Spontan geht immer

Benefizkonzert am Samstag, 7. August um 19 Uhr in der Basilika Kloster Steinfeld zugunsten der Hochwasseropfer – Königsorgel gespielt von Peter Mellentin – Eintritt frei, um Spenden wird gebeten

Steinfeld – Am Samstag, 7. August, gibt Peter Mellentin, Organist der Pfarr- und Wallfahrtskirche St. Clemens/Christus Salvator in Heimbach, um 19 Uhr an der Königs-Orgel der Basilika Kloster Steinfeld spontan ein Benefizkonzert zugunsten der Flutopfer der Region.

Peter Mellentin ist 1967 geboren und seit 1989 Kirchenmusiker an St. Clemens.
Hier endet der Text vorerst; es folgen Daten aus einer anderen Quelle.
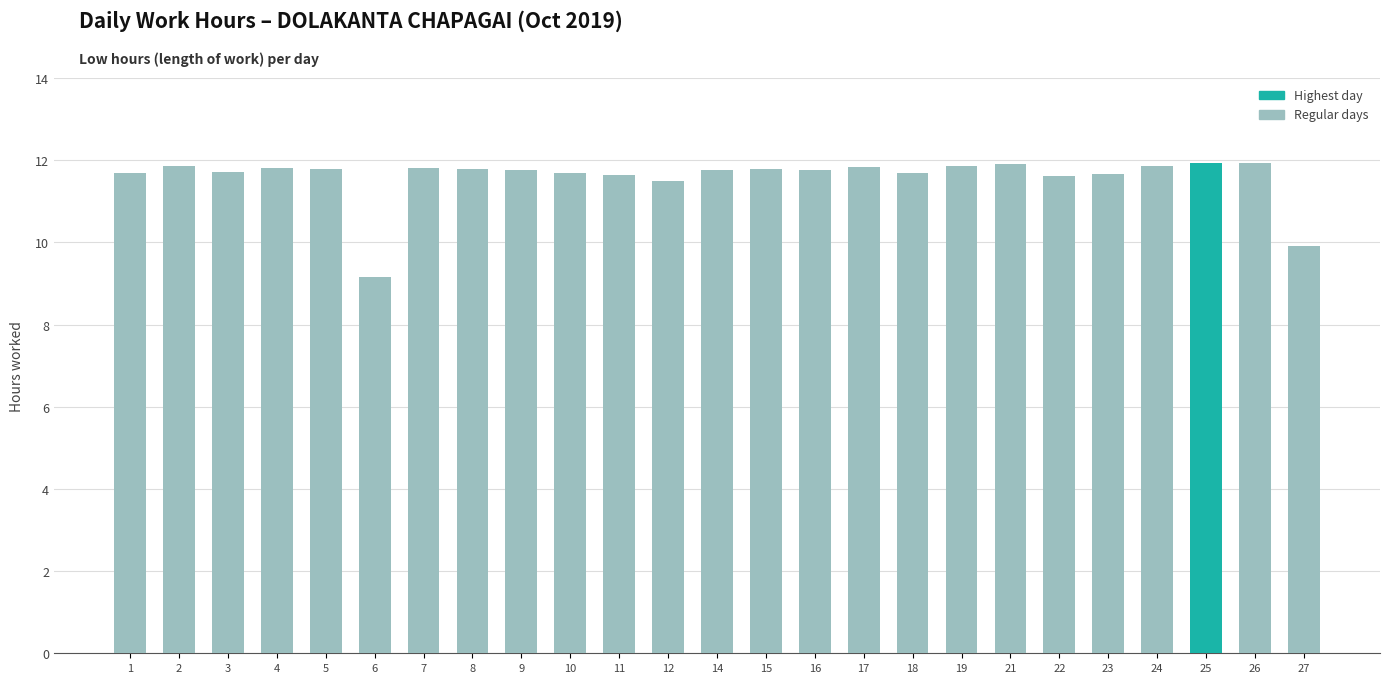

Count the number of data series in this chart.

1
Er begann bereits vor seinem Abitur damit an der Musikhochschule Köln Orgel zu studieren und fuhr nach dem Schulabschluss fort mit den Studiengängen Kirchen- und Schulmusik. 1993 legte der heutige Heimbacher Kirchenmusiker das künstlerische Abschlussdiplom im Fach Orgel ab, es folgten die nächsten Studien in den Fächern Musikwissenschaft, Philosophie und Pädagogik, ebenfalls alle in Köln. Er leitet aktuell den Kirchen- und, gemeinsam mit Claudia Kuhl, den Kinderchor in Heimbach, gibt Orgelkonzerte im In- und Ausland und ist seit 2003 hauptberuflich als Gymnasiallehrer für die Fächer Musik und Latein tätig.
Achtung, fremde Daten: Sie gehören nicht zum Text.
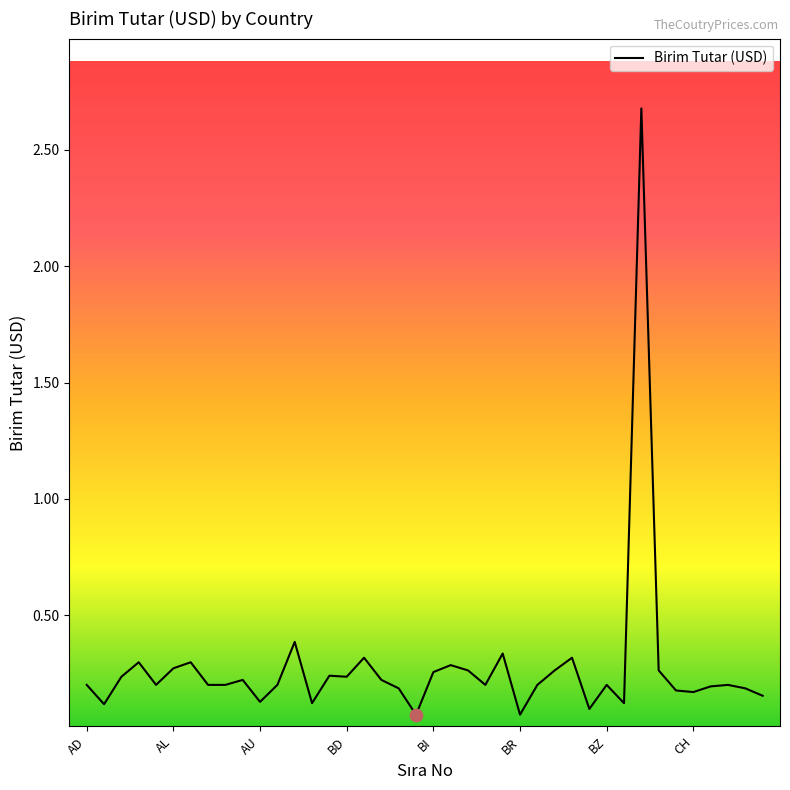

What is the greatest value displayed?

2.7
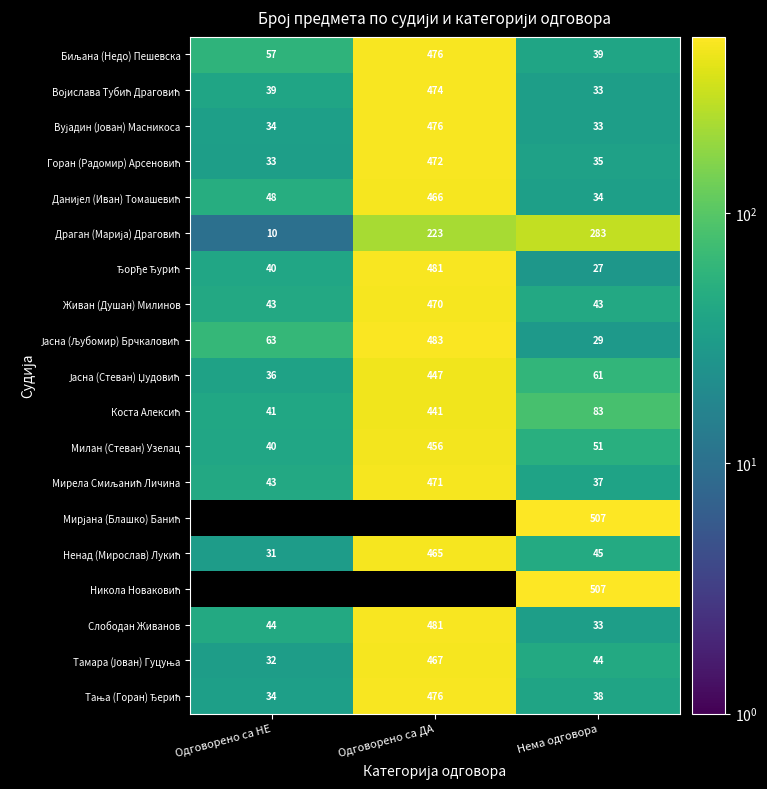

How many data points in Слободан Живанов are less than 44?

1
Peter Mellentin wird am Samstag, 7. August, 19 Uhr, auf einem kurzfristig und spontan geplanten Benefizkonzert die Königsorgel der Basilika Kloster Steinfeld spielen. Foto: Veranstalter/pp/Agentur ProfiPress

Historischer Königs-Orgel-Klang

Die Königs-Orgel der Basilika stammt aus dem Jahr 1727 und besitzt 35 Register und 1956 Pfeifen. Aufgrund ihres besonderen Klanges ist sie über die Grenzen Deutschlands hinaus bekannt, auch wegen ihrer aufwendigen und beispielhaften Restaurierung im Jahr 1977, mit der sie in den Ur-Zustand von 1727 zurückversetzt werden konnte, insbesondere was Klang und Spieltechnik angeht.

Der Eintritt für das Orgelkonzert ist frei, um Spenden für die vom Juli-Hochwasser schwer getroffenen Menschen wird gebeten. Die Ordensgemeinschaft der Salvatorianer sorgt im Anschluss an das Konzert dafür, dass die Spenden zu hundert Prozent an die Opfer der Flutkatastrophe weitergeleitet werden.